WHAT THE TASK REQUIRES:
Can you render the rows as a numbered list, starting at the very beginning of the rows and stopping after the line that contains "to deduct medical expenses higher than"? Leave out blank lines and the pictures.

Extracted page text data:
----
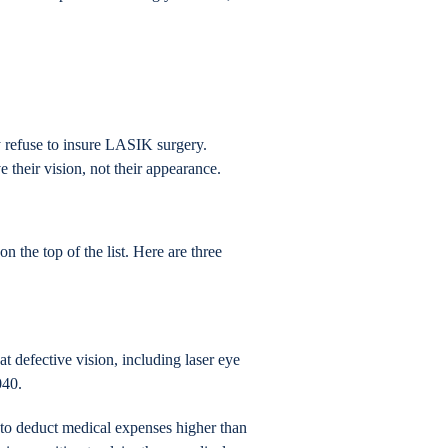
refuse to insure LASIK surgery.
 their vision, not their appearance.
 the top of the list. Here are three
t defective vision, including laser eye
040.
 to deduct medical expenses higher than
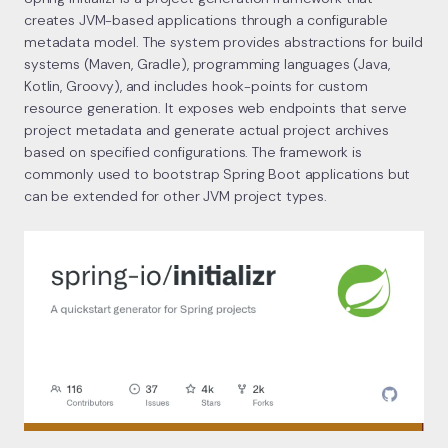
creates JVM-based applications through a configurable
metadata model. The system provides abstractions for build
systems (Maven, Gradle), programming languages (Java,
Kotlin, Groovy), and includes hook-points for custom
resource generation. It exposes web endpoints that serve
project metadata and generate actual project archives
based on specified configurations. The framework is
commonly used to bootstrap Spring Boot applications but
can be extended for other JVM project types.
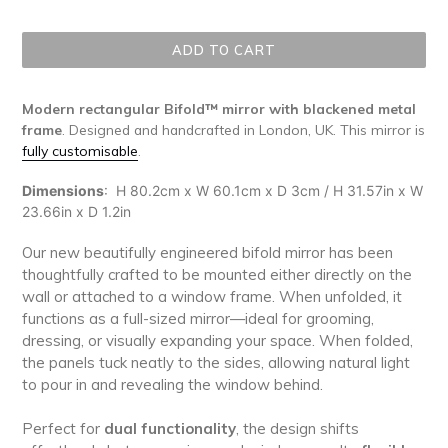
price
ADD TO CART
Modern rectangular Bifold™ mirror with blackened metal
frame
. Designed and handcrafted in London, UK. This mirror is
fully customisable
.
Dimensions
:
H 80.2cm x W 60.1cm x D 3cm / H 31.57in x W
23.66in x D 1.2in
Our new beautifully engineered bifold mirror has been
thoughtfully crafted to be mounted either directly on the
wall or attached to a window frame. When unfolded, it
functions as a full-sized mirror—ideal for grooming,
dressing, or visually expanding your space. When folded,
the panels tuck neatly to the sides, allowing natural light
to pour in and revealing the window behind.
Perfect for
dual functionality
, the design shifts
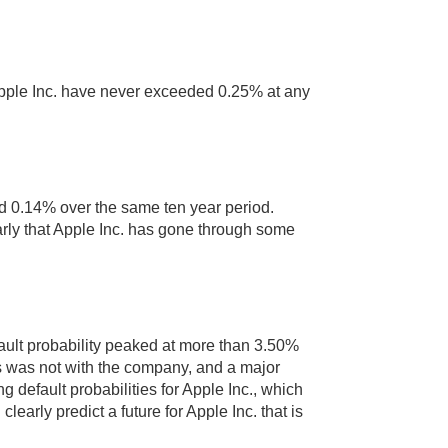
r Apple Inc. have never exceeded 0.25% at any
ded 0.14% over the same ten year period.
arly that Apple Inc. has gone through some
ault probability peaked at more than 3.50%
s was not with the company, and a major
g default probabilities for Apple Inc., which
learly predict a future for Apple Inc. that is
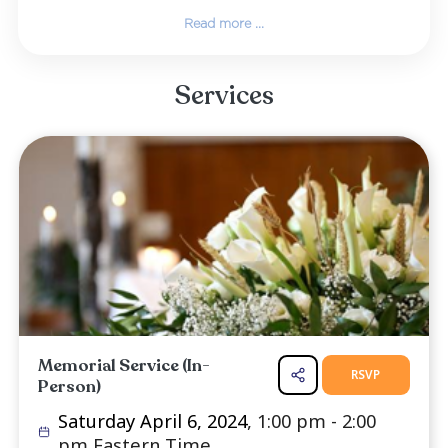
learned with others. This included the B
promises of a future with perfect health,
reunited with dead loved ones, and the earth
restored to a beautiful paradise.
Gregarious by nature, Walt never met a stran
loved visiting with his friends and family, 
hearty laughs, eating good food, and working
garden. He cherished time spent relaxing 
backyard, listening to music, and p...
Read more ...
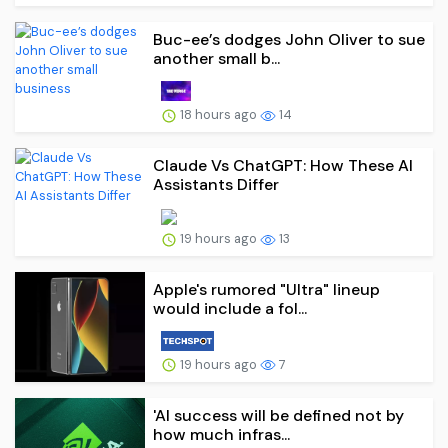
Buc-ee’s dodges John Oliver to sue
another small b...
18 hours ago
14
Claude Vs ChatGPT: How These AI
Assistants Differ
19 hours ago
13
Apple's rumored "Ultra" lineup
would include a fol...
19 hours ago
7
'AI success will be defined not by
how much infras...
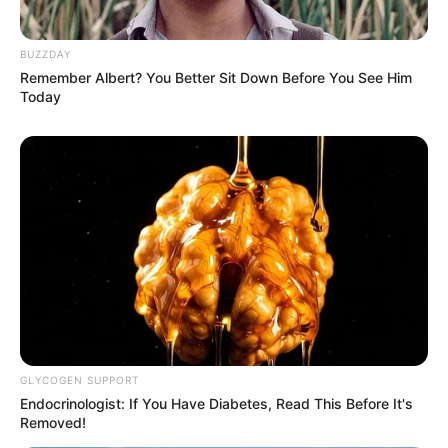
BUZZDAY
Remember Albert? You Better Sit Down Before You See Him
Today
(foto: instagram/eunhyukee44)
GLYCOGEN SUPPORT
Baca juga:
Potret 10 Transformasi Irene Red Velvet,
Endocrinologist: If You Have Diabetes, Read This Before It's
Buktikan Makin Tua Makin Cantik
Removed!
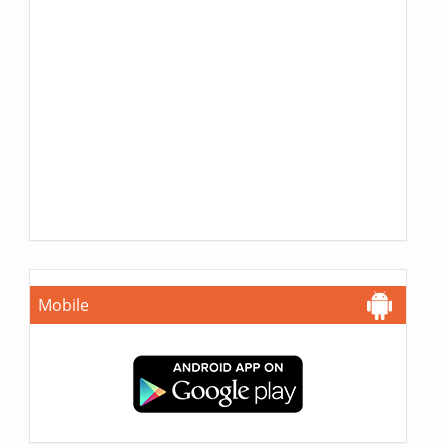
Mobile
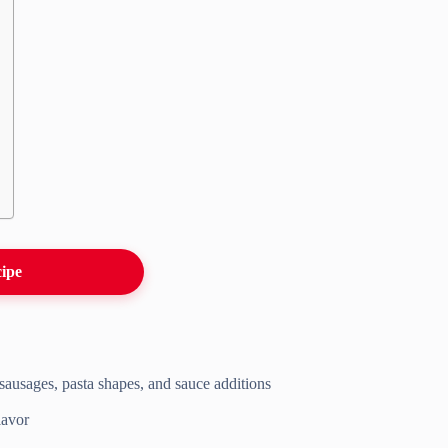
cipe
f sausages, pasta shapes, and sauce additions
lavor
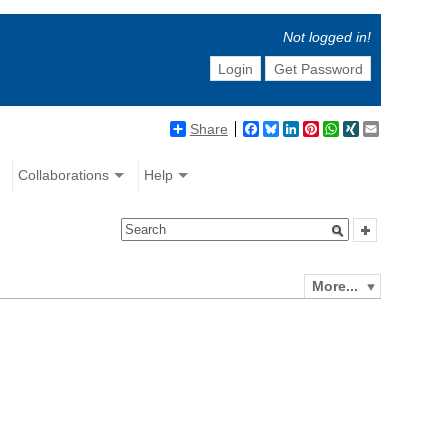
Not logged in!
Login
Get Password
Share
Facebook
Bluesky
LinkedIn
Pinterest
WhatsApp
XING
Email
Collaborations
Help
More...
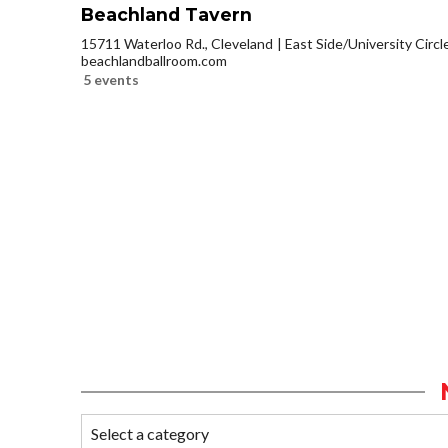
Beachland Tavern
15711 Waterloo Rd., Cleveland
East Side/University Circle
beachlandballroom.com
5 events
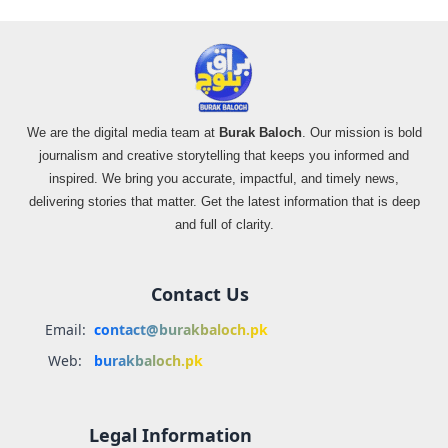
We are the digital media team at
Burak Baloch
. Our mission is bold
journalism and creative storytelling that keeps you informed and
inspired. We bring you accurate, impactful, and timely news,
delivering stories that matter. Get the latest information that is deep
and full of clarity.
Contact Us
Email:
contact@burakbaloch.pk
Web:
burakbaloch.pk
Legal Information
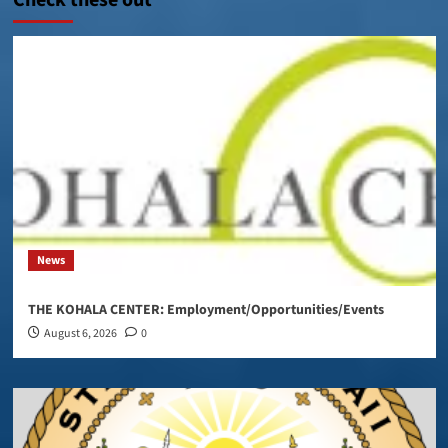
News
THE KOHALA CENTER: Employment/Opportunities/Events
August 6, 2026
0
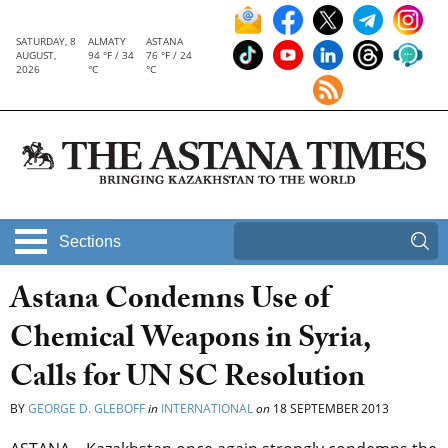
SATURDAY, 8
ALMATY
ASTANA
AUGUST,
94 °F / 34
76 °F / 24
2026
°C
°C
Sections
Astana Condemns Use of
Chemical Weapons in Syria,
Calls for UN SC Resolution
BY
GEORGE D. GLEBOFF
in
INTERNATIONAL
on
18 SEPTEMBER 2013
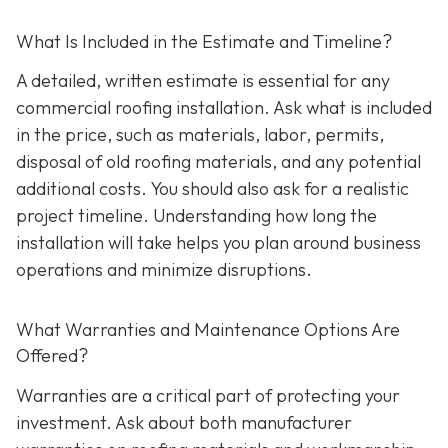
What Is Included in the Estimate and Timeline?
A detailed, written estimate is essential for any
commercial roofing installation. Ask what is included
in the price, such as materials, labor, permits,
disposal of old roofing materials, and any potential
additional costs. You should also ask for a realistic
project timeline. Understanding how long the
installation will take helps you plan around business
operations and minimize disruptions.
What Warranties and Maintenance Options Are
Offered?
Warranties are a critical part of protecting your
investment. Ask about both manufacturer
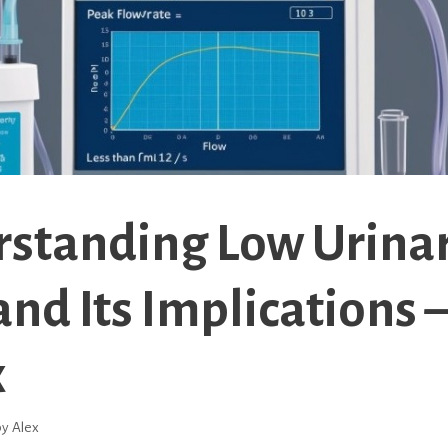
standing Low Urina
and Its Implications 
x
by
Alex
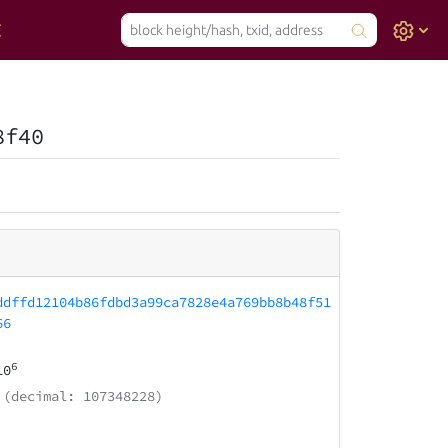
8f40
ddffd12104b86fdbd3a99ca7828e4a769bb8b48f51
66
6
10
(decimal: 107348228)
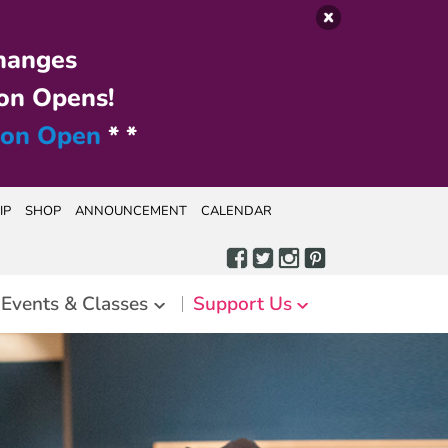
hanges
on Opens!
ion Open
* *
IP
SHOP
ANNOUNCEMENT
CALENDAR
Events & Classes
Support Us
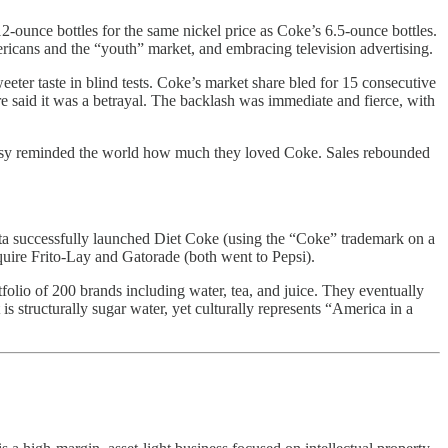
-ounce bottles for the same nickel price as Coke’s 6.5-ounce bottles.
ricans and the “youth” market, and embracing television advertising.
ter taste in blind tests. Coke’s market share bled for 15 consecutive
 said it was a betrayal. The backlash was immediate and fierce, with
versy reminded the world how much they loved Coke. Sales rebounded
ta successfully launched Diet Coke (using the “Coke” trademark on a
quire Frito-Lay and Gatorade (both went to Pepsi).
olio of 200 brands including water, tea, and juice. They eventually
s structurally sugar water, yet culturally represents “America in a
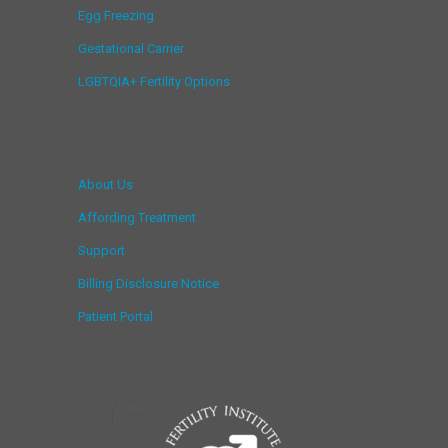
Egg Freezing
Gestational Carrier
LGBTQIA+ Fertility Options
About Us
Affording Treatment
Support
Billing Disclosure Notice
Patient Portal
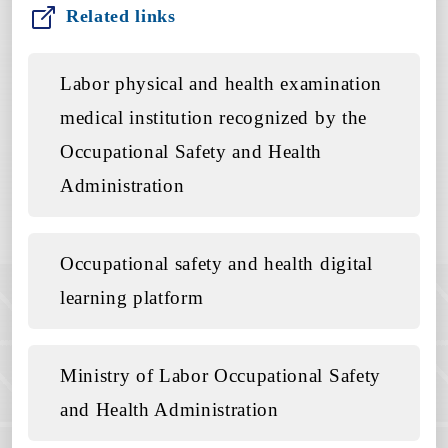
Related links
Labor physical and health examination
medical institution recognized by the
Occupational Safety and Health
Administration
Occupational safety and health digital
learning platform
Ministry of Labor Occupational Safety
and Health Administration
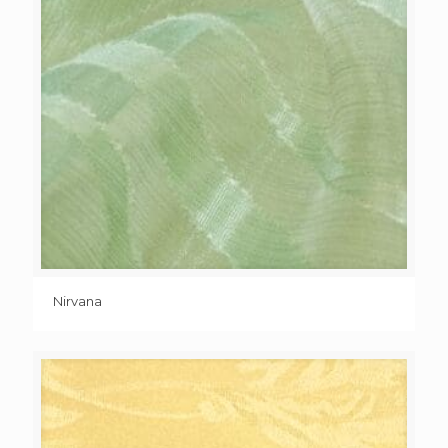
Nirvana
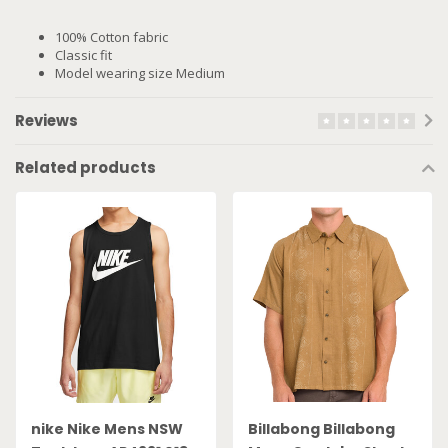
100% Cotton fabric
Classic fit
Model wearing size Medium
Reviews
Related products
nike Nike Mens NSW
Billabong Billabong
----
EXERCISE SOLUTION:
1. refuse to insure LASIK surgery.
2.  their vision, not their appearance.
3.  the top of the list. Here are three
4. t defective vision, including laser eye
5. 040.
6.  to deduct medical expenses higher than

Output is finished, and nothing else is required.